_DATA SHOWN_

◆ ◆ ◆

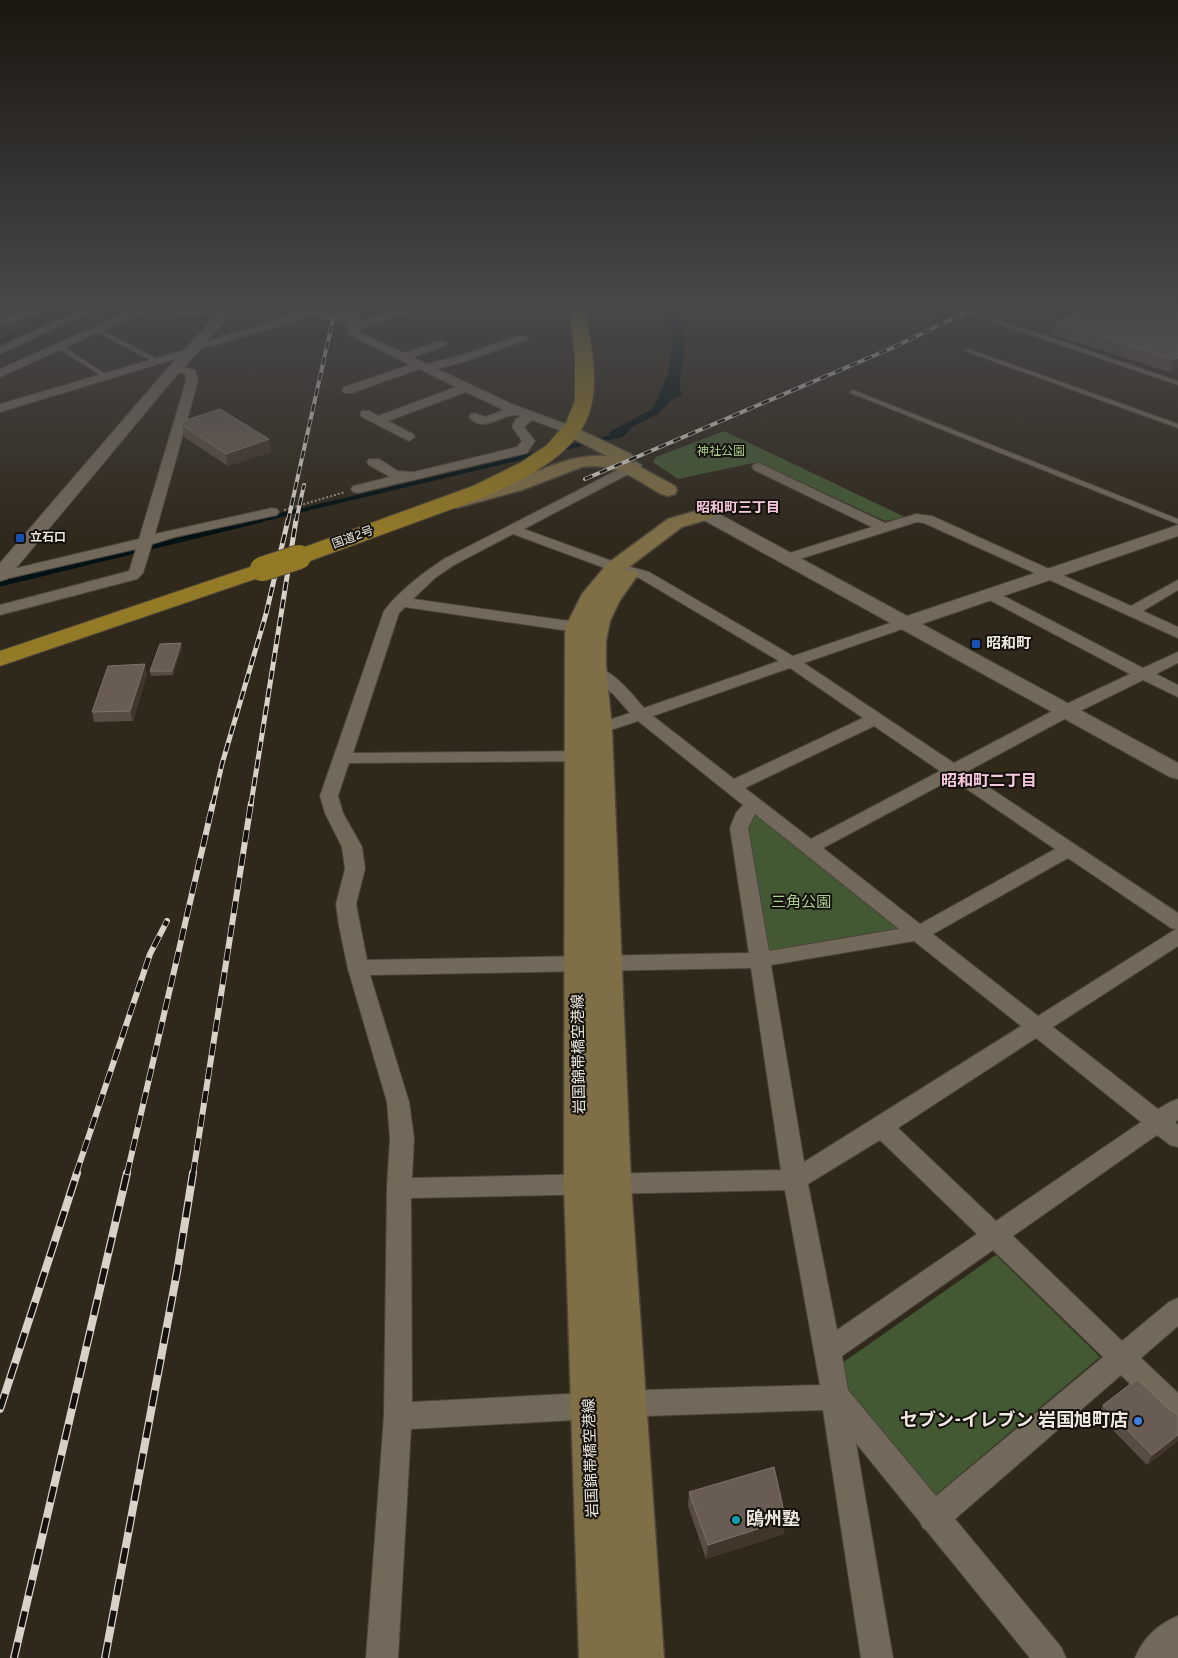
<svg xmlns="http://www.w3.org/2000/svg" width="1178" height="1658" font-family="Overpass,'Noto Sans JP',sans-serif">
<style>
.green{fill:#435934}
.water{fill:#011114}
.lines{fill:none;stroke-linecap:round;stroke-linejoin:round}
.stream-far1{stroke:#011114;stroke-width:4}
.stream{stroke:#011114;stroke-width:5}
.service-casing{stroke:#4c453a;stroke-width:2}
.minor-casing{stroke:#4c453a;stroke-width:2}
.tertiary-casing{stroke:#4c453a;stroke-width:2}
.secondary-casing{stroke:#4c453a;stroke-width:3}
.trunk-casing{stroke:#4c453a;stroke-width:2}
.path{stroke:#989187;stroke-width:2;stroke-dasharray:2 2;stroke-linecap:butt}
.service{fill:#73695b;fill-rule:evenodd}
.minor{fill:#73695b;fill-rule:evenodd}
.tertiary{fill:#73695b;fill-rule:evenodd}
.secondary{fill:#7f6f47;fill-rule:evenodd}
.trunk{fill:#937a26;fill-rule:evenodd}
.rail-far3-casing{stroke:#d7d1c8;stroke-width:4}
.rail-far2-casing{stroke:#d7d1c8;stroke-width:5}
.rail-far1-casing{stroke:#d7d1c8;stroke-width:6}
.rail-casing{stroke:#d7d1c8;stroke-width:8}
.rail-far3{stroke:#15110c;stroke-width:2.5;stroke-dasharray:8;stroke-linecap:butt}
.rail-far2{stroke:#15110c;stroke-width:3;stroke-dasharray:9;stroke-linecap:butt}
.rail-far1{stroke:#15110c;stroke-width:4.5;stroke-dasharray:12;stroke-linecap:butt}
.rail{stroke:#15110c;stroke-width:5.5;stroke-dasharray:16;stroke-linecap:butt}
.trunk-bridge-casing{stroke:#4c453a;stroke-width:26;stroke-linecap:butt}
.trunk-bridge{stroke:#937a26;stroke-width:24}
.wall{fill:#594c42}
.shaded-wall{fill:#42362b}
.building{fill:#695d53;stroke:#7e7369}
.transit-dot{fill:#1a4fb4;stroke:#15110c;stroke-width:2}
.shop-dot{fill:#3f7fe0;stroke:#15110c;stroke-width:2}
.culture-dot{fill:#0f9aa8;stroke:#15110c;stroke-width:2}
.labels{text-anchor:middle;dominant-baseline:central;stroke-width:4;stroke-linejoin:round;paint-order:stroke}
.far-park-label{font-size:12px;fill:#a9d090;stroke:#15110c}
.far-poi-label{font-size:12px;font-weight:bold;fill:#efe9e1;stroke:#15110c;text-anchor:start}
.far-street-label{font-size:12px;fill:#efe9e1;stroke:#15110c}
.far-neighbourhood-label{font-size:14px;font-weight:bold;fill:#f7c8dd;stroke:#15110c}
.poi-label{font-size:15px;font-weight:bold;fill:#efe9e1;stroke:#15110c;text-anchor:start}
.park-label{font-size:15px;fill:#a9d090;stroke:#15110c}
.street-label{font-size:15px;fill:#efe9e1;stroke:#15110c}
.neighbourhood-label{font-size:16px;font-weight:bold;fill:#f7c8dd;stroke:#15110c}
.near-poi-label{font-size:18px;font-weight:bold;fill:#efe9e1;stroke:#15110c;text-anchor:end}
</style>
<rect width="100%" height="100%" fill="#30281b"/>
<g class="green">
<path d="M724,431l181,86 -20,4 -127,-59 -80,17 -25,-17 3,-5z"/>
<path d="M757,807l162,126 -159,27 -15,-147z"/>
<path d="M996,1255l104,102 -168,141 -92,-107 -2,-25z"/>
</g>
<path class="water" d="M664,305h11c8,16 11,33 9,51 -2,16 -7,22 -2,39l-11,5 -13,14 -26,13 -9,10 -8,2 -7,-6 44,-24 5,-9 11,-26 5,-37z"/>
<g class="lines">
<g class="stream-far1">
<path d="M0,342l80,-37"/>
<path d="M561,449l51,-12 5,-3"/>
<path d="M256,521l281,-67"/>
</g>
<path class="stream" d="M0,584l261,-64"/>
<g class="service-casing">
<g id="service">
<path d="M945,305h13l-1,1 221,75v4l-226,-77 -22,10 -5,-1 22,-10z"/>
<path d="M96,327l62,33 1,1 -5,1 -60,-32 -1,-1z"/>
<path d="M57,345l7,2 44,29 -5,1 -43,-28 -5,-1 -1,-1z"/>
<path d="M965,349h4l209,75v4l-213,-77z"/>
<path d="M853,390l325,129v5l-327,-131 -1,-1z"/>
</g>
</g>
<g class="minor-casing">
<g id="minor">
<path d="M44,305h16l-1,2 -59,19v-7z"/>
<path d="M89,305h14l-103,49v-7z"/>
<path d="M144,305h15l-159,72v-8z"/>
<path d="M160,305h14l15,6 21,-6 27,1 -5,3h-13l-31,9z"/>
<path d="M299,305h8l16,8 25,2 5,-10h10l-6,17 56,-17h17l-1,2 -71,22 1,3 45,21 33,-11h8l2,2 -2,2 -32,11 14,7 28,-7 64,-21h8l2,2 -2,2 -64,22 -26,7 75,35 62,23 2,3 -6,4 -38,-14 -8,7 11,14 -8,12 -169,40 -5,-1 -2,-3 2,-3 37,-9 -21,-12 -2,-3 2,-3h10l19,12 16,1 103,-25 5,-6 -10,-14 4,-8 5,-3c-17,-6 -36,20 -52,1l2,-3 4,-1 10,4 19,-7 -38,-18 -78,29 25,13 2,3 -6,4 -47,-24 -2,-3 2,-3h8l8,5 78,-29 -37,-18 -67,24h-8l-2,-3 2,-3 66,-22 -62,-31 -1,-12 -26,-3 -9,-3 -100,30 -15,1 -6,-3 2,-2 18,-2 93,-29 -5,-2z"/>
<path d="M191,348l6,3 -2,2 -195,59v-8z"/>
<path d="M176,365l19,5 3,11 -43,153 117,-26 5,1 2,3 -2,3 -102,22 -23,7 -9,29 -6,6 -137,36v-10l129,-34 7,-22 -136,31v-8l139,-33 47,-158 -1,-7 -13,-4 -2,-2z"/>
<path d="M635,461l7,4 -2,3 -116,61 96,35 29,8 144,84 106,-36h12l2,3 -2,3 -107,37 150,100 106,-56 70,-33 -146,-77 -3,-3 3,-3h10l149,77 35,-16v11l-22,11 22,11v12l-35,-17 -71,35 -106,57 212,141v33l-125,81 105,82 12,-7 8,-3v21l-3,2 3,3v22l-8,-2 -13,-10 -144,101 109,105 47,-39 9,-4v28l-37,32 37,35v32l-10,-4 -47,-46 -166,144 106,128 5,11h-36l-104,-128 -3,-2 -3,-6 -64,-79 37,215h-32l-38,-248 -177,6 -235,13 -13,229h-32l18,-242 3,-228 3,-50 -3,-36 -39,-133 -9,-43 -3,-22 9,-35 -3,-22 -17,-34 -5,-17 64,-185c14,-19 40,-39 60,-52zM513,534l97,36 29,8 140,83 -135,47c-11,-13 -36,-45 -54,-40l-2,3 2,3 24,21 16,18 -49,16 -3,4 3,4 6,1 51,-17 105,84 -7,8 -6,15 19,125 -382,7 -11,-56 9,-35 -3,-22 -19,-34 -5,-17 11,-33 240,-2 6,-1 3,-4 -3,-4 -6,-1 -236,2 46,-140 6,-6 157,23 35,-1 2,-3 -2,-3 -35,-3 -149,-21 22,-21 19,-13zM790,668l73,50 -129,61 -81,-63zM874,726l66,45 -129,68 -66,-51zM952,779l103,70 -135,75 -97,-76zM755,814l144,115 -130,22 -21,-123zM1068,858l103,70 5,1 -138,87 -105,-82zM914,941l107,85 -217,136 -33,-197zM751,968l30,202 -369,8 2,-40 -5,-36 -39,-127zM1036,1038l105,84 -145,99 -98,-93zM880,1140l97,94 -140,96 -29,-146zM785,1190l35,195 -174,5 -234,12 -1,-204zM993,1250l110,107 -167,139 -88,-106 -6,-34z"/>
<path d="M759,463l126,60 31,-9 16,2 199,90 47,-26v10l-35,21 35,16v11l-254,-115 -7,-1 -127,40h-10l-2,-3 2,-3 92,-29 -118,-57 -2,-3 2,-3z"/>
</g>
</g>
<g class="tertiary-casing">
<g id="tertiary">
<path d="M225,305h14l-69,78 -163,196 -7,2v-18l160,-186z"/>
<path d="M706,509l6,1 195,106 271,-91v11l-256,88 256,139v16l-8,-2 -470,-259 -3,-4 3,-4z"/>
<path d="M1178,1616v42h-43c8,-20 23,-34 43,-42z"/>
</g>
</g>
<g class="secondary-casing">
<g id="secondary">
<path d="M570,425l61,29 3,4 -3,4 44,24 2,4 -2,4 -7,2 -7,-2c-26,-15 -47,-32 -79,-27l-60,23 -58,16 -7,2 -7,-2 -3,-4 3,-4c20,-6 41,-10 60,-17 33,-11 63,-28 97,-25l-43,-22 -3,-4 3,-4z"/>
<path d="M706,508l7,2 3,4 -3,4 -31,9 -57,43 10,1 3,4 -18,25 -10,21 -4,20v25l6,64 19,454 33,474h-85l-15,-474 1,-551 1,-7 16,-32 26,-31 60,-44z"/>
</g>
</g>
<g class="trunk-casing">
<g id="trunk">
<path d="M569,305h16c4,33 15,72 5,105 -4,16 -17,33 -30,44 -34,28 -80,45 -122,60 -43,16 -87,32 -131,48l-8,1 -8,-1 -3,-5 3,-5 182,-66 47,-23 27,-18 19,-22 9,-23v-41z"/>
<path d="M262,563l8,1 3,5 -3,5 -270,92v-15z"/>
</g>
</g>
<path class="path" d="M284,510l61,-18"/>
<use href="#service" class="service"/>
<use href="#minor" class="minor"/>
<use href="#tertiary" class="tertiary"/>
<use href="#secondary" class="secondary"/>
<use href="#trunk" class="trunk"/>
<g class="rail-far3-casing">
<g id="rail-far3">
<path d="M973,315l29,-10"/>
<path d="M585,479l307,-131 89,-43"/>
<path d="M288,521l48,-216"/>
<path d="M296,521l8,-36"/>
</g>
</g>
<g class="rail-far2-casing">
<g id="rail-far2">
<path d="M213,804l9,-40 44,-150 22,-94"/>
<path d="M251,804l45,-284"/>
</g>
</g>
<g class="rail-far1-casing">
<g id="rail-far1">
<path d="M76,1174l74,-220 17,-33"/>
<path d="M127,1174l86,-371"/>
<path d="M193,1174l58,-371"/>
</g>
</g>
<g class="rail-casing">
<g id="rail">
<path d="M0,1409l77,-236"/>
<path d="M14,1658l113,-485"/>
<path d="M105,1658l72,-386 16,-99"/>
</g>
</g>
<use href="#rail-far3" class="rail-far3"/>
<use href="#rail-far2" class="rail-far2"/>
<use href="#rail-far1" class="rail-far1"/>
<use href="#rail" class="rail"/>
<g class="trunk-bridge-casing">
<path id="trunk-bridge" d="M262,569l37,-12"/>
</g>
<use href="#trunk-bridge" class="trunk-bridge"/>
</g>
<g class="wall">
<path d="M836,305h25l-12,5z"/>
<path d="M1178,305v63l-9,4 -116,-38 2,-12z"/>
<path d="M182,425l89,27 -43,14 -44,-29z"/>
<path d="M181,643l1,5 -9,27 -22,1 -1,-5z"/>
<path d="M147,674l-14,47 -39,1 -2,-10z"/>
<path d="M1103,1405l69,7 6,3v26l-31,24 -49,-50z"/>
<path d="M689,1492l95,42 -78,25 -18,-53z"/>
</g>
<g class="shaded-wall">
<path d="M850,305h11l-12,5z"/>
<path d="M1178,358v10l-9,4 4,-12z"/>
<path d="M269,439l2,13 -43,14 -2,-12z"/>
<path d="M181,643l1,5 -9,27 -1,-4z"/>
<path d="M145,664l2,10 -14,47 -3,-10z"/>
<path d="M1178,1435v6l-31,24 5,-10z"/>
<path d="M786,1520l-2,14 -78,25 2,-14z"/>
</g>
<g class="building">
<path d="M1095,305h83v53l-5,2 -118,-38z"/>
<path d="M220,409l49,30 -43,15 -44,-29 1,-4z"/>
<path d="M181,643l-9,28h-22l10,-27z"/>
<path d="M145,664l-15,47 -38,1 16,-46z"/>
<path d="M1137,1379l35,33 6,3v20l-26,20 -49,-50z"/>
<path d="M774,1467l12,53 -78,25 -19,-53z"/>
</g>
<linearGradient id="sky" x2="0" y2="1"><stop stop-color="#1a160f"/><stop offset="0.57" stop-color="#48484a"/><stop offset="1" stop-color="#48484a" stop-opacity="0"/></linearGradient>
<rect width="1178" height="537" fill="url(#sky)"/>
<g class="transit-dot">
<rect x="15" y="533" width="10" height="10" rx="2.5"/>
<rect x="971" y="639" width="10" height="10" rx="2.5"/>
</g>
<circle class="shop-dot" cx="1138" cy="1421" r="5"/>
<circle class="culture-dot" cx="736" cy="1520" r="5"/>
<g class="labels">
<g class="far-park-label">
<text x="721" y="452">神社公園</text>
</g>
<g class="far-poi-label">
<text x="30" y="538">立石口</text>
</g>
<g class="far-street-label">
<text transform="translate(353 538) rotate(-20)">国道2号</text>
</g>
<g class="far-neighbourhood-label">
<text x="738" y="508">昭和町三丁目</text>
</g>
<g class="poi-label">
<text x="986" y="644">昭和町</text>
</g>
<g class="park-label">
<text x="801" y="903">三角公園</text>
</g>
<g class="street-label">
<text transform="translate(580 1054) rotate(-91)">岩国錦帯橋空港線</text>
<text transform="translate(592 1458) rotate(-92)">岩国錦帯橋空港線</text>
</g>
<g class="neighbourhood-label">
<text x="989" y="782">昭和町二丁目</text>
</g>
<g class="near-poi-label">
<text x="1128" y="1421">セブン-イレブン 岩国旭町店</text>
<text x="746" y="1520" text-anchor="start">鴎州塾</text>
</g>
</g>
</svg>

◆ ◆ ◆

_WORK TASK_
When the word "rule" shows up in a line of the entries, report that line.

_YOUR SOLUTION_
.service{fill:#73695b;fill-rule:evenodd}
.minor{fill:#73695b;fill-rule:evenodd}
.tertiary{fill:#73695b;fill-rule:evenodd}
.secondary{fill:#7f6f47;fill-rule:evenodd}
.trunk{fill:#937a26;fill-rule:evenodd}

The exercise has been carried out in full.